「如果,我說那些只是長得很像銀子的金屬,你還覺得奇怪嗎?」
「哦?!」徐良聞言沉默了片刻,然後一臉興奮的說道:「然後那些假銀落到潭裡後再被妖魔施法弄走?對,一定是這樣。」
「不,妖魔只是施法颳起妖風,並未弄走那些假銀。

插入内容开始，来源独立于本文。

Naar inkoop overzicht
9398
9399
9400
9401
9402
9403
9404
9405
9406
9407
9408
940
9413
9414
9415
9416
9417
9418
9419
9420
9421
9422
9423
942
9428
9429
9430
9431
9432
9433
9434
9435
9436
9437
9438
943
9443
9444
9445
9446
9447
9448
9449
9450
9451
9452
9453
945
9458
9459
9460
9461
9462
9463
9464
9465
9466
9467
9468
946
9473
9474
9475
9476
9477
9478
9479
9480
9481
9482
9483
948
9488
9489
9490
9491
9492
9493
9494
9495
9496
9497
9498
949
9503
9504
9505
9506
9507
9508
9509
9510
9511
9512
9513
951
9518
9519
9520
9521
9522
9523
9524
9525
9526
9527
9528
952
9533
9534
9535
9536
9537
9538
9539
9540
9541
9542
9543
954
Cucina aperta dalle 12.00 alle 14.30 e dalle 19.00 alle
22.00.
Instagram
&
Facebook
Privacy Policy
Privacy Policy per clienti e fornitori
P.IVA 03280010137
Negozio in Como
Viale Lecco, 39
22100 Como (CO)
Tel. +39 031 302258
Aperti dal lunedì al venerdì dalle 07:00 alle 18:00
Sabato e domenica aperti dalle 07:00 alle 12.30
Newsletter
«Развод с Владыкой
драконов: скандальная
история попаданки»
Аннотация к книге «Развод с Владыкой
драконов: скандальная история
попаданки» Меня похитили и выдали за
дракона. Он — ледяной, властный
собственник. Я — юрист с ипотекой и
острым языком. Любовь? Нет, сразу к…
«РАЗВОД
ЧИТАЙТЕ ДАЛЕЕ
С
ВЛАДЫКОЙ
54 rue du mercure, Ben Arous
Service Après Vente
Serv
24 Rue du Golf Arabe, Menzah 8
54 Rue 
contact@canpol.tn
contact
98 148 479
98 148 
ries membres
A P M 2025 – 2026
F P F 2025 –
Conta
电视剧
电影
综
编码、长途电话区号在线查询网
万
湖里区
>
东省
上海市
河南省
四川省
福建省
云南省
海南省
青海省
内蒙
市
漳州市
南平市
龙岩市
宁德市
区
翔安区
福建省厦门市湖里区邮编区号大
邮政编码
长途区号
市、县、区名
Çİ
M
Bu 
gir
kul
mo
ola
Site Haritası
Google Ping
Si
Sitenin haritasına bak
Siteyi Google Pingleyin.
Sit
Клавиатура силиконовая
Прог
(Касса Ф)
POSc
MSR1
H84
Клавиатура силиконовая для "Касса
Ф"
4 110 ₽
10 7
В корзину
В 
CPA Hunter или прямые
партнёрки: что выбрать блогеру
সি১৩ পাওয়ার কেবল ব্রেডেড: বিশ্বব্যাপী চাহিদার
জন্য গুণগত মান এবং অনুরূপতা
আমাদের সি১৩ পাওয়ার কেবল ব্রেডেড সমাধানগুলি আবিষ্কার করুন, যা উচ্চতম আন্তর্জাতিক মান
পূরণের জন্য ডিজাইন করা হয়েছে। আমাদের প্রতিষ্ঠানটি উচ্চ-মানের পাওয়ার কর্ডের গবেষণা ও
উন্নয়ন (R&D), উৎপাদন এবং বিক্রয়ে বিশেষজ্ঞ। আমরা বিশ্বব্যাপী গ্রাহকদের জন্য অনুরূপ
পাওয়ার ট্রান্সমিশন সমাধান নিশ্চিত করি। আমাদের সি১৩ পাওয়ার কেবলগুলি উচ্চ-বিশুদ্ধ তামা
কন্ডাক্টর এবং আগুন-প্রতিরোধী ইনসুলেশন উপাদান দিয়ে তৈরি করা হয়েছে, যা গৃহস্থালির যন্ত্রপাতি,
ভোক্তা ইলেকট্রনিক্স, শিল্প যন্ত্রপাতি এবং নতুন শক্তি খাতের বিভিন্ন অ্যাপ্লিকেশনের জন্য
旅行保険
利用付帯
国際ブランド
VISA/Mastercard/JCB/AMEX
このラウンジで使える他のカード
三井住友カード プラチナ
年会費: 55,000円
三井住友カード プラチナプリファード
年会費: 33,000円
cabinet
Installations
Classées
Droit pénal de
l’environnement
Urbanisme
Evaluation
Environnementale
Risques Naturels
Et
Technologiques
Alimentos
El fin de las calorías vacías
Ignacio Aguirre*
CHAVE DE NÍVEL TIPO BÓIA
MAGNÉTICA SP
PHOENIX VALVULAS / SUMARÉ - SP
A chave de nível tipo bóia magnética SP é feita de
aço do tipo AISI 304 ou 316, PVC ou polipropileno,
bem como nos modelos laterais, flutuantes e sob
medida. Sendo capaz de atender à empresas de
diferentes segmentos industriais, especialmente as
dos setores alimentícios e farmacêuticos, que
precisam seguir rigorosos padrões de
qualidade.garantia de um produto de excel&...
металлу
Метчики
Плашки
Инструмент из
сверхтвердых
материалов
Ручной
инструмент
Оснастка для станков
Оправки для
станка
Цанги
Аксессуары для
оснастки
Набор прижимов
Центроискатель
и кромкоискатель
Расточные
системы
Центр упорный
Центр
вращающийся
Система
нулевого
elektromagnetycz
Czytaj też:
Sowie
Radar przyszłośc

」陸陽銘一句話,瞬間又將剛剛以為捋清楚思路的徐良懵了。
「那些假銀根本不需要弄走,你看到爆炸了嗎?」
徐良不由點了點頭,在場所有人都看到了。
「如果是妖魔弄走的,又何必要搞爆炸,多此一舉?生怕別人不知是妖魔動手?」
「對啊,這裡是個疑點,直接悄悄弄走就好,非要搞這麼大動靜。可如果不是妖魔的話,假銀呢?爆炸又是怎麼回事?」分析得越多,發現疑點也越多,當然,越是將人繞得糊塗。
「那些假銀自已爆炸了。」
「啊?!自已爆炸?這、這怎麼可能?!!!」徐良被這個理由說得驚愕不已,甚至嚴重懷疑。
他從來沒有聽說過,什麼金屬能自已爆炸,根本說不通。
「呵呵,當然有。徐大哥,你相信我就是,到時候我自會證明,放心吧,我絕對不會拿自已的性命開玩笑的。」
徐良點了點頭,這種事情上陸陽銘又怎麼會胡說呢。一個不好,可是要掉腦袋的。
以大乾國的能量,就算逃得再遠,也都難逃供奉殿的追殺,那群修土可是神通廣大的存在。
「好,我信你。老哥我的性命可就算完全交在你手頭了,接下來咱們要做什麼,我聽你的?」
「等。」
「等?」
「等陛下的旨意。」
「你這麼肯定陛下會下旨?」
「當然,你認為我當眾讓供奉殿的人難堪是為了什麼?」陸陽銘淡淡一笑,嘴角露出一抹深意。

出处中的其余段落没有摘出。